Executing natural language instructions has seen much attention. The task of grounding language into an executable representation is sometimes called semantic parsing [29], and has been applied to navigational instruction following, e.g. [2]. More recently, neural models instruction following have been developed for a variety of domains, for example [11] and [10]. Our dataset offers a challenging new problem for instruction following, as different instructions will apply to different subsets of available units, and multiple instructions may be apply at a given time.

Instruction generation has been studied as a separate task. [7] map navigational paths onto instructions. [8] generate instructions for complex tasks that humans can follow, and [9] train a model for instruction generation, which is used both for data augmentation and for pragmatic inference when following human-generated instructions. We build on this work by also generating instructions at test time, and showing that latent language improves performance.

Learning to play a complete real-time strategy game, including unit building, resources gathering, defence, invasion, scouting, and expansion, remains a challenging problem  [15], in particular due to the complexity and variations of commercially successful games (e.g., StarCraft I/II), and its demand of computational resources. Traditional approaches focus on sub-tasks with hand-crafted features and value functions (e.g., building orders [5], spatial placement of building [4], attack tactics between two groups of units [6]

, etc). Inspired by the recent success of deep reinforcement learning, more works focus on training a neural network to finish sub-tasks 

[24, 17], some with strong computational requirement [28]. For full games,  [23] shows that it is possible to train an end-to-end agent on a small-scaled RTS game with predefined macro actions, and TStarBot [20] applies this idea to StarCraft II and shows that the resulting agent can beat carefully-designed, and even cheating rule-based AI. By using human demonstrations, we hand crafting macro-actions.

Learning an end-to-end agent that plays RTS games with unit-level actions is even harder. Progress is reported for MOBA games, a sub-genre of RTS games with fewer units—for example,  [16] shows that achieving professional level of playing DoTA2 is possible with massive computation, and  [26] shows that with supervised pre-training on unit actions, and hierarchical macro strategies, a learned agent on Honor of Kings is on par with a top 1% human player.

7 Conclusion

We introduced a framework for decomposing complex tasks into steps of planning and execution, connected with a natural language interface. We experimented with this approach on a new strategy game which is simple to learn but features challenging strategic decision making. We collected a large dataset of human instruction generations and executions, and trained models to imitate each role. Results show that exploiting the compositional structure of natural language improves generalization for both the instructor and executor model, significantly outperforming agents without latent language. Future work should use reinforcement learning to further improve the planning and execution models, and explore generating novel instructions.

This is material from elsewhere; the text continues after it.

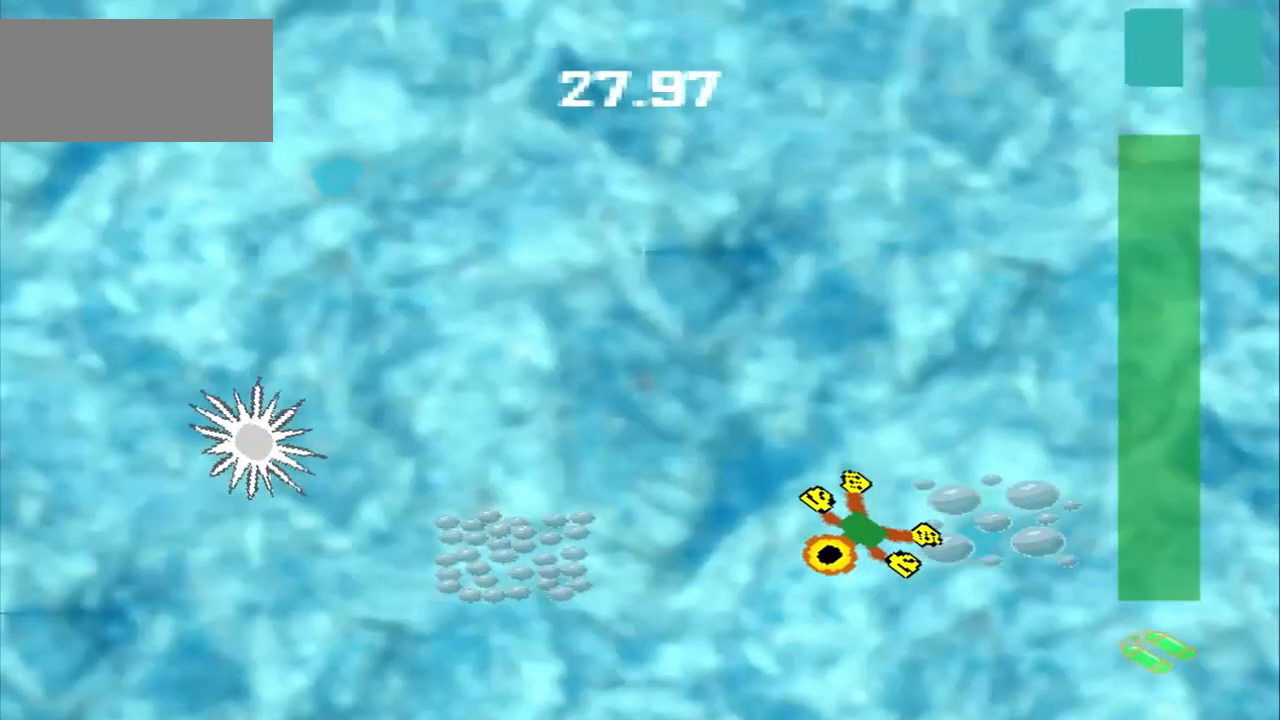
{"dt_ms": 500, "buttons": [], "left_stick": "left", "events": [[500, "left_stick", "left"]]}
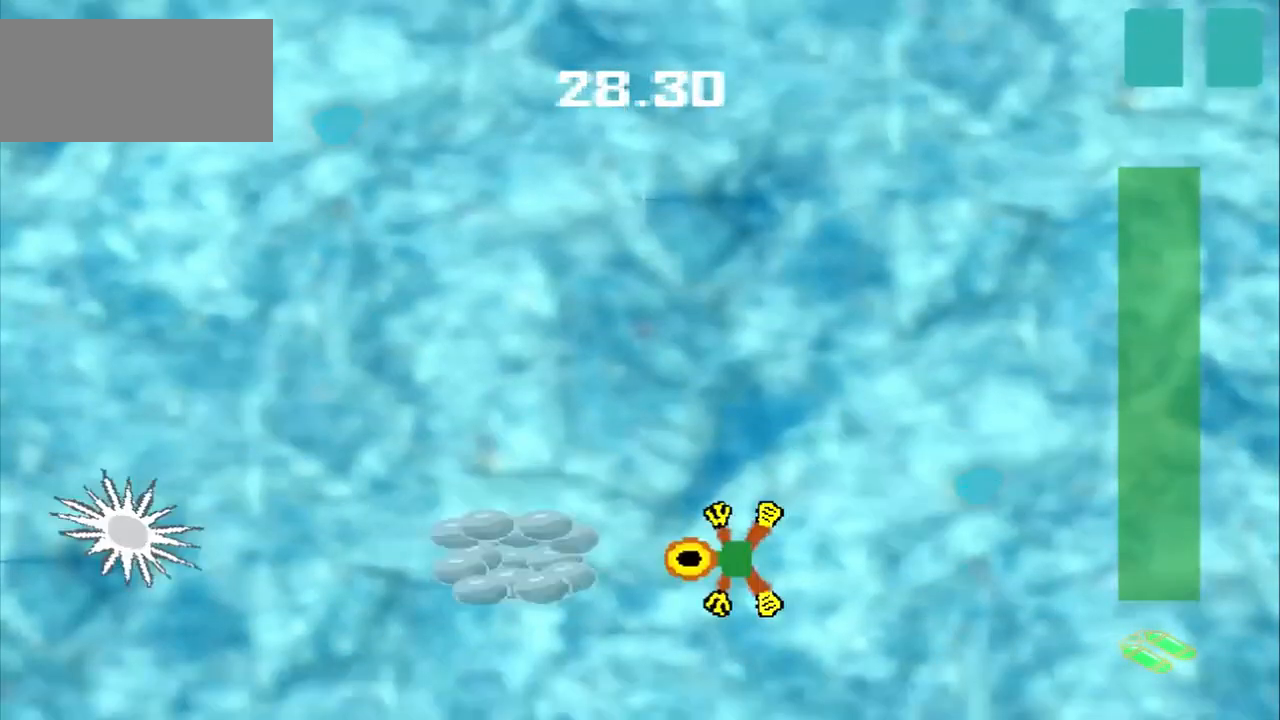
{"dt_ms": 500, "buttons": [], "left_stick": "left", "events": []}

Appendix A Detailed game design

We develop an RTS game based on the MiniRTS framework, aspiring to make it intuitive for humans, while still providing a significant challenge to machines due to extremely high-dimensional observation and actions spaces, partial observability, and non-stationary environment dynamics imposed by the opponent. Below we describe the key game concepts.

a.1 Game units specifications

Building units

Our game supports 6 different building types, each implementing a particular function in the game. Any building unit can be constructed by the Peasant unit type at any available map location by spending a specified amount of resources. Later, the constructed building can be used to construct units. Most of the building types can produce up to one different unit type, except of Workshop, which can produce 3 different unit types. This property of the Workshop building allows various strategies involving bluffing. A full list of available building units can be found in Table 4.

Army units
Figure 4: Our game implements the rock-paper-scissors attack graph, where each unit has some units it is effective against and vulnerable to.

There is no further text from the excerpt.